2013 science fiction, dir. Alfonso Cuarón, Sandra Bullock, George
Clooney; IMDb /
allmovie. Kessler
syndrome is not your friend.
I didn't see this film as it was released, on a huge immersive
IMAX® screen, and I think that may have been a problem. Specifically,
while I loved the visuals, particularly in the first part of the film,
I was never bludgeoned by them out of my critical faculties into
forgetting what I know about actual space operations. And an awful lot
of this is just plainly and blatantly wrong.
A non-SF-reader might well say "well, it needs to be like that for the
story to work". But if I wrote a romantic comedy in which, to make the
story work, gravity suddenly switched off and people were floating out
of their beds, and nobody regarded this as in any way unusual, would
that be considered good storytelling? It's not a thing that happens in
the real world; it's not a thing that anyone expects; it's not a thing
you get to do and say that your story is realistic.
But actually my first irk was at a point of terminology. I understand
that you need to explain to the audience what Kessler syndrome is,
because they aren't space geeks like me. But the way this would happen
is that experienced astronaut A says to B "we've got a Kessler cascade
going on", and then newbie C would say "what's that then", and then
A and B could explain it while they were making their doomed attempts
to survive. It completely broke my immersion to hear these
professionals never mentioning the specific term that describes this
exact situation.
============================================================
* **Exercise instructions**:
**a)** List every person the film review names.
**b)** Carry the film review forward from its final sentence.

* **Records provided**:
============================================================
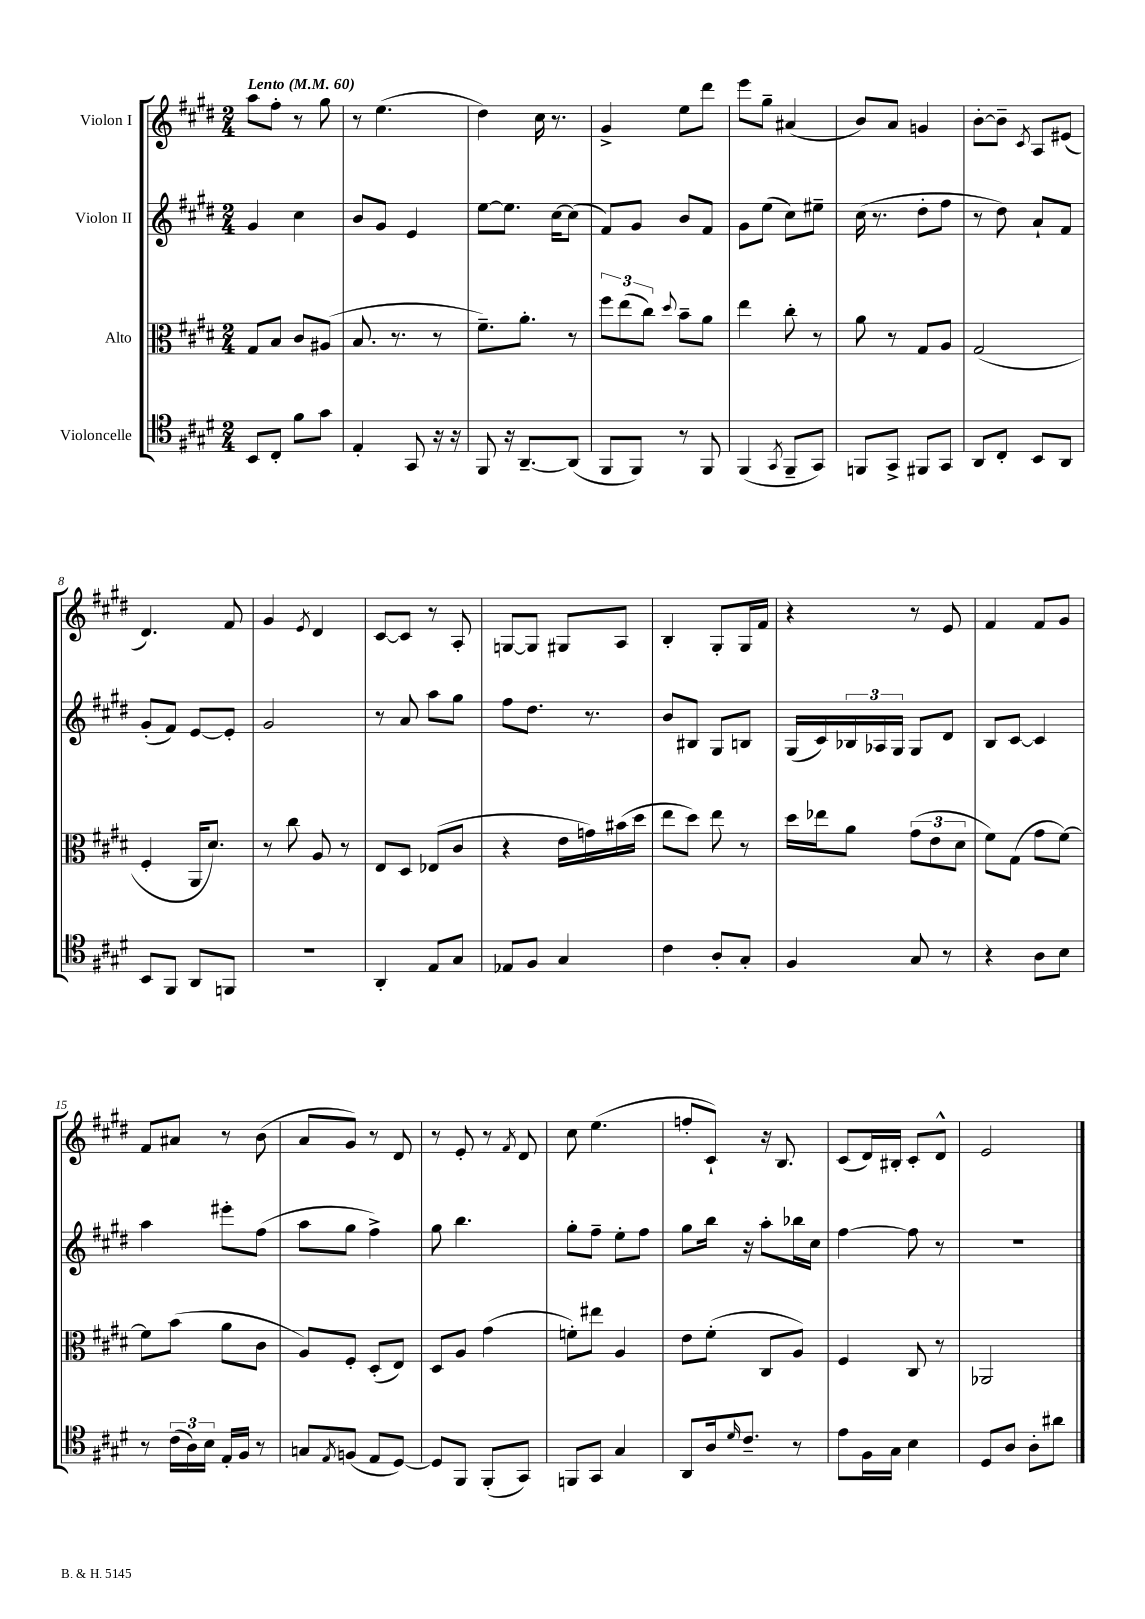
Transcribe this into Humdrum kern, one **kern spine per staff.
============================================================
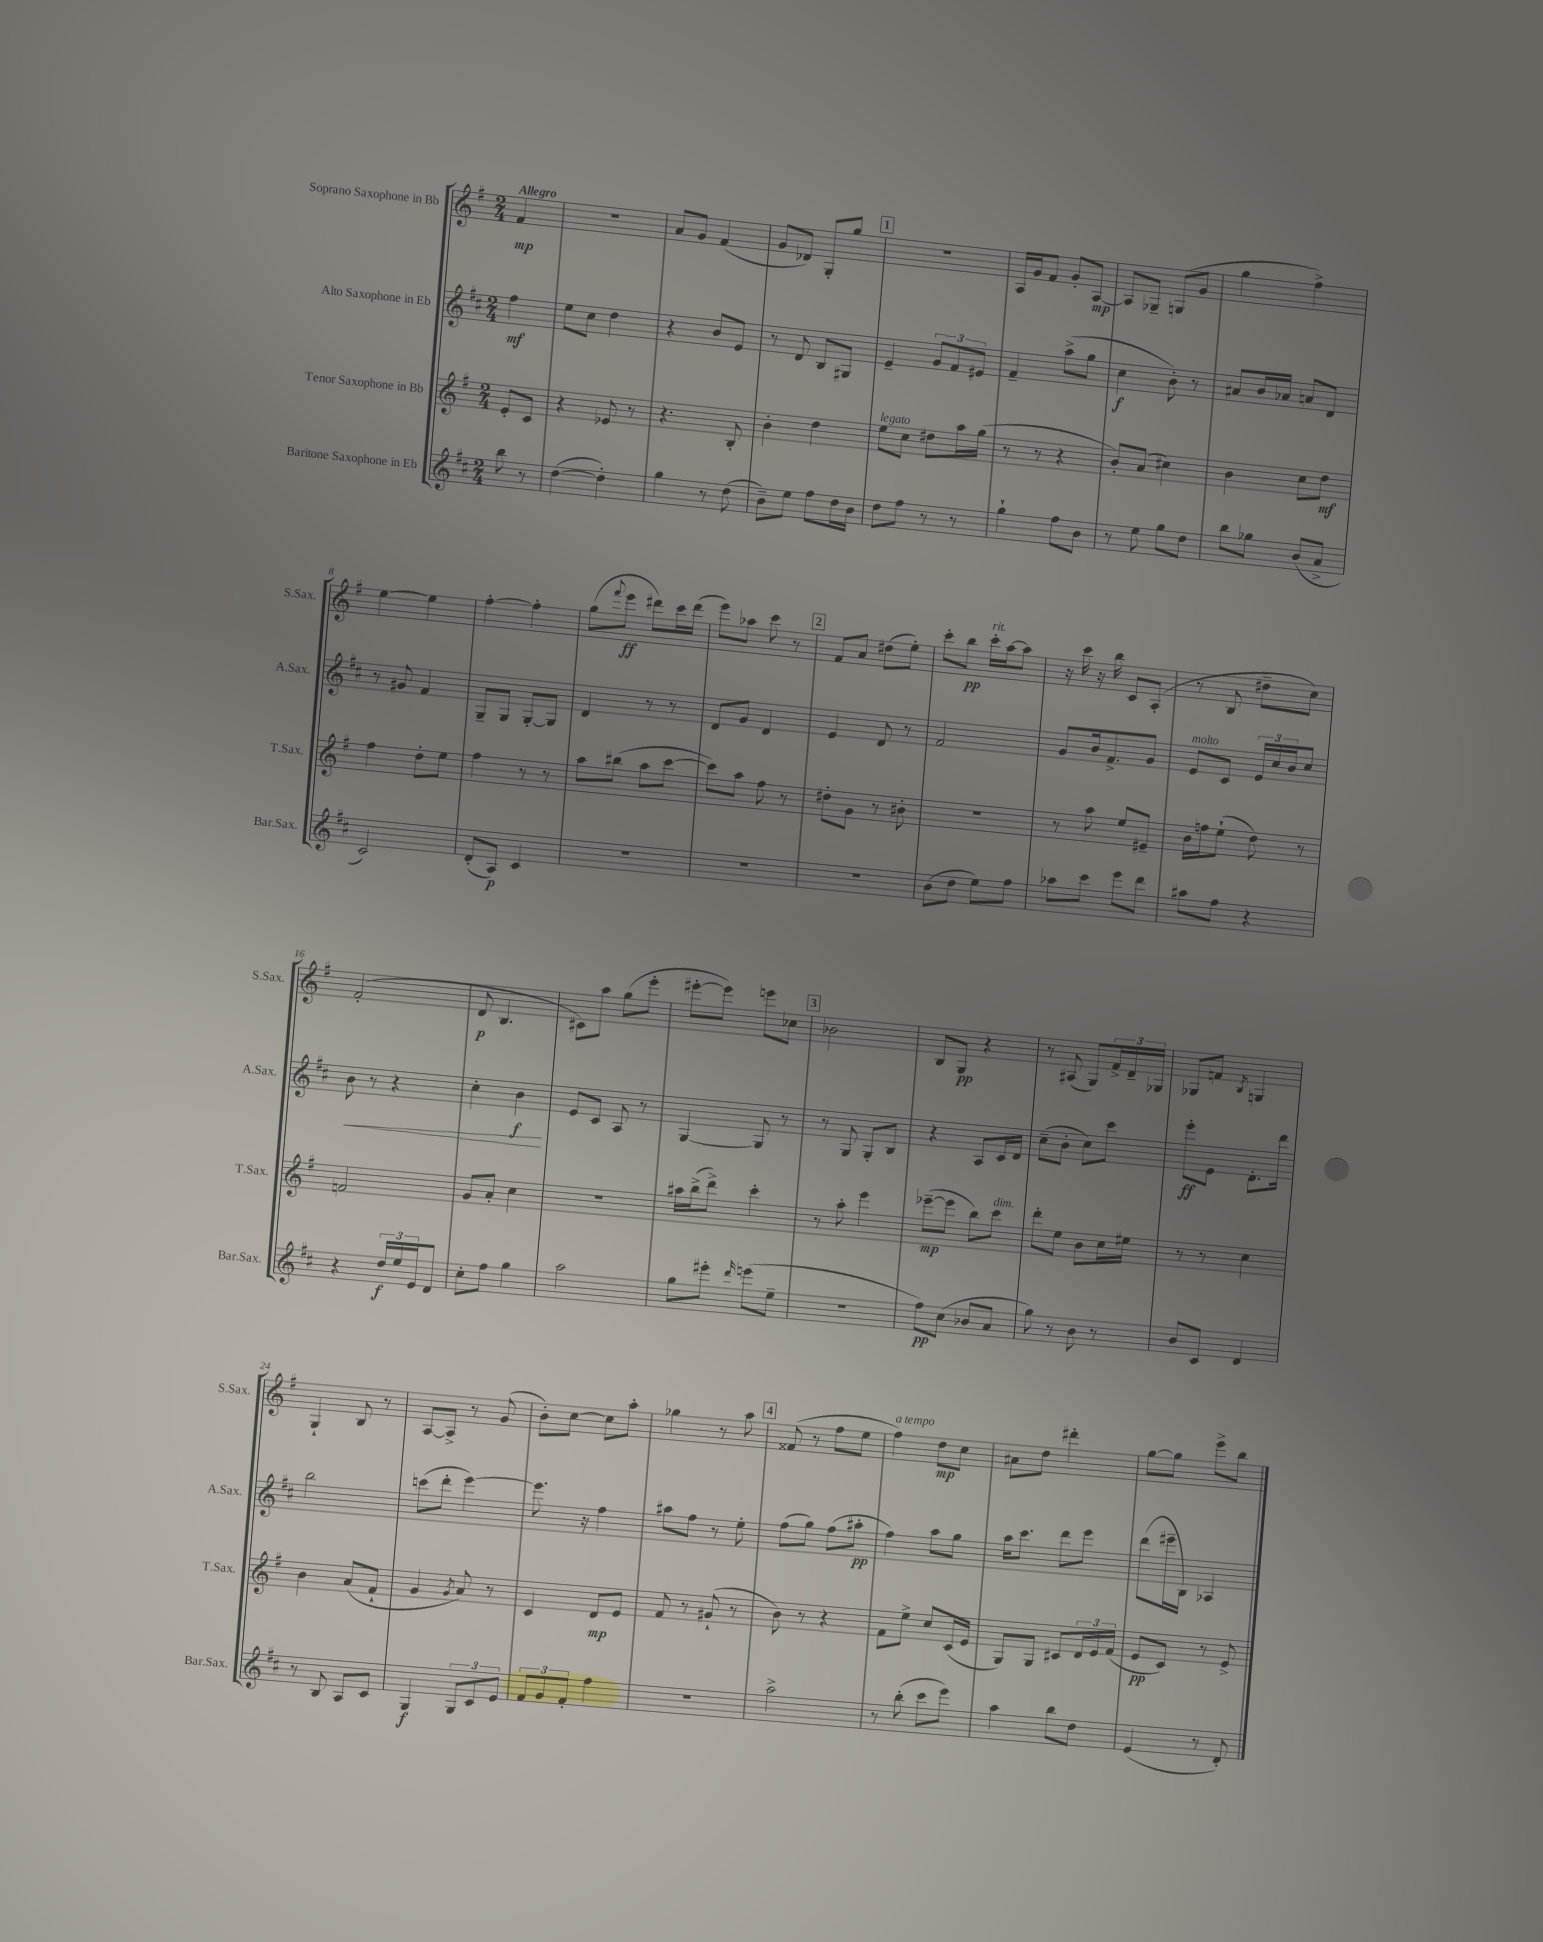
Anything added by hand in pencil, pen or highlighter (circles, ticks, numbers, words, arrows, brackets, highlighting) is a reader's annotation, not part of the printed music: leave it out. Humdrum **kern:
============================================================
* **Responses by task**:
**a)** Alfonso Cuarón, Sandra Bullock, George Clooney

**b)**
So yeah, you don't get to casually jetpack… actually, you don't get to
casually jetpack at all. Fine, the thing in the film is a new
development that has vastly more performance than the SAFER rig it
visually resembles. But astronauts don't get to go joyriding; if
they're in space at all, it's with a very tight schedule to do
specific tasks, which might indeed include "evaluate the jetpack" but
would be specified in minute-by-minute detail.
But no, even with Super Jetpack rather than the one astronaut ten feet
per second of SAFER, you don't get to fly from Hubble to the ISS.
During the final Hubble repair mission in
2009, there wasn't enough
delta-V available to the orbiter to abort to the ISS in case of damage
that would prevent re-entry, and as a result a second shuttle was
readied on the ground as a lifeboat. (I've read a comment from the
film's scientific advisor that he raised this point and got Cuarón to
change it to an invented space telescope instead, presumably in a
different orbit – but in the print I saw everyone clearly said
"Hubble".)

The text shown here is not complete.